Whenever a line in the data holds the string "User", copy that line.

Data under study below:

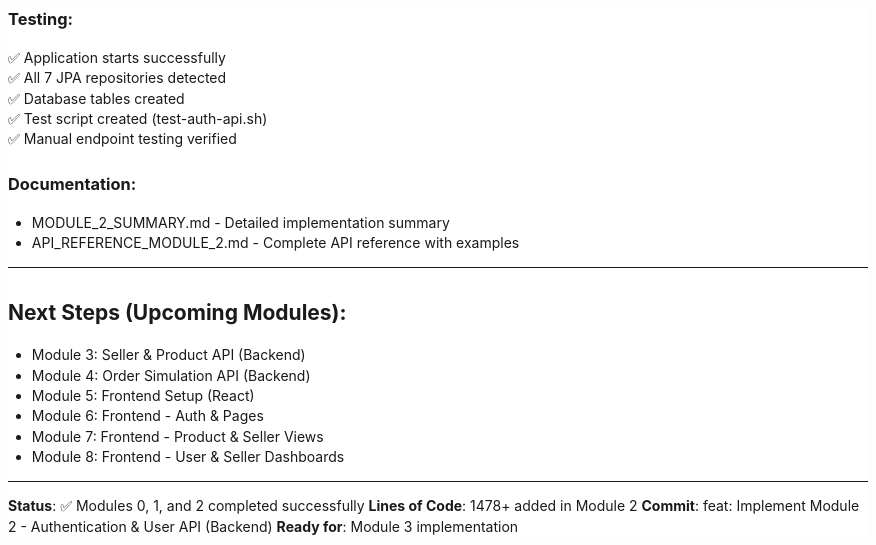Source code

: ### Testing:
✅ Application starts successfully  
✅ All 7 JPA repositories detected  
✅ Database tables created  
✅ Test script created (test-auth-api.sh)  
✅ Manual endpoint testing verified  

### Documentation:
- MODULE_2_SUMMARY.md - Detailed implementation summary
- API_REFERENCE_MODULE_2.md - Complete API reference with examples

---

## Next Steps (Upcoming Modules):

- Module 3: Seller & Product API (Backend)
- Module 4: Order Simulation API (Backend)
- Module 5: Frontend Setup (React)
- Module 6: Frontend - Auth & Pages
- Module 7: Frontend - Product & Seller Views
- Module 8: Frontend - User & Seller Dashboards

---

**Status**: ✅ Modules 0, 1, and 2 completed successfully
**Lines of Code**: 1478+ added in Module 2
**Commit**: feat: Implement Module 2 - Authentication & User API (Backend)
**Ready for**: Module 3 implementation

End of Data under study.

▶ **Result for this task**
- Module 8: Frontend - User & Seller Dashboards
**Commit**: feat: Implement Module 2 - Authentication & User API (Backend)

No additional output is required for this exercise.